Record set:
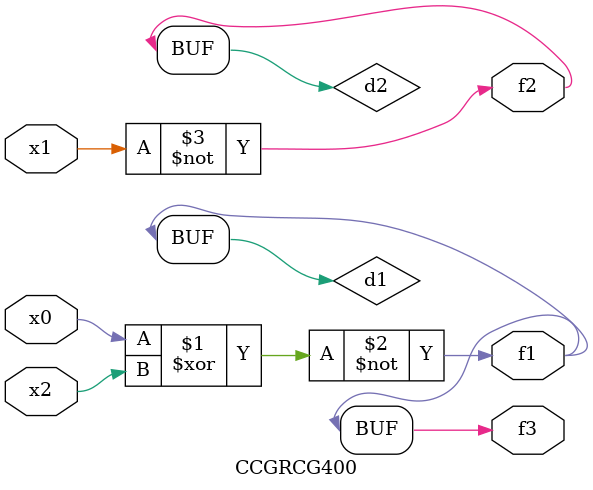
<source format=v>
module CCGRCG400(
	input x0, x1, x2,
	output f1, f2, f3
);

	wire d1, d2, d3;

	xnor (d1, x0, x2);
	nand (d2, x1);
	nor (d3, x1, x2);
	assign f1 = d1;
	assign f2 = d2;
	assign f3 = d1;
endmodule

</source>
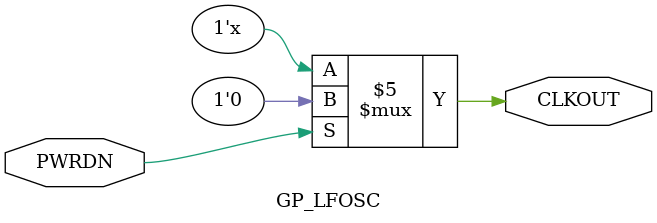
<source format=v>
module GP_LFOSC(input PWRDN, output reg CLKOUT);
	parameter PWRDN_EN = 0;
	parameter AUTO_PWRDN = 0;
	parameter OUT_DIV = 1;
	initial CLKOUT = 0;
	always begin
		if(PWRDN)
			CLKOUT = 0;
		else begin
			#289017;
			CLKOUT = ~CLKOUT;
		end
	end
endmodule
</source>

Problem details:
A word-for-word copy of the lines from the one with "wire d1, d2, d3;" through the final line of the listing above is the whole answer, and it contains no pictures.

Solution for this task:
	wire d1, d2, d3;

	xnor (d1, x0, x2);
	nand (d2, x1);
	nor (d3, x1, x2);
	assign f1 = d1;
	assign f2 = d2;
	assign f3 = d1;
endmodule

</source>
<source format=v>
module GP_LFOSC(input PWRDN, output reg CLKOUT);
	parameter PWRDN_EN = 0;
	parameter AUTO_PWRDN = 0;
	parameter OUT_DIV = 1;
	initial CLKOUT = 0;
	always begin
		if(PWRDN)
			CLKOUT = 0;
		else begin
			#289017;
			CLKOUT = ~CLKOUT;
		end
	end
endmodule
</source>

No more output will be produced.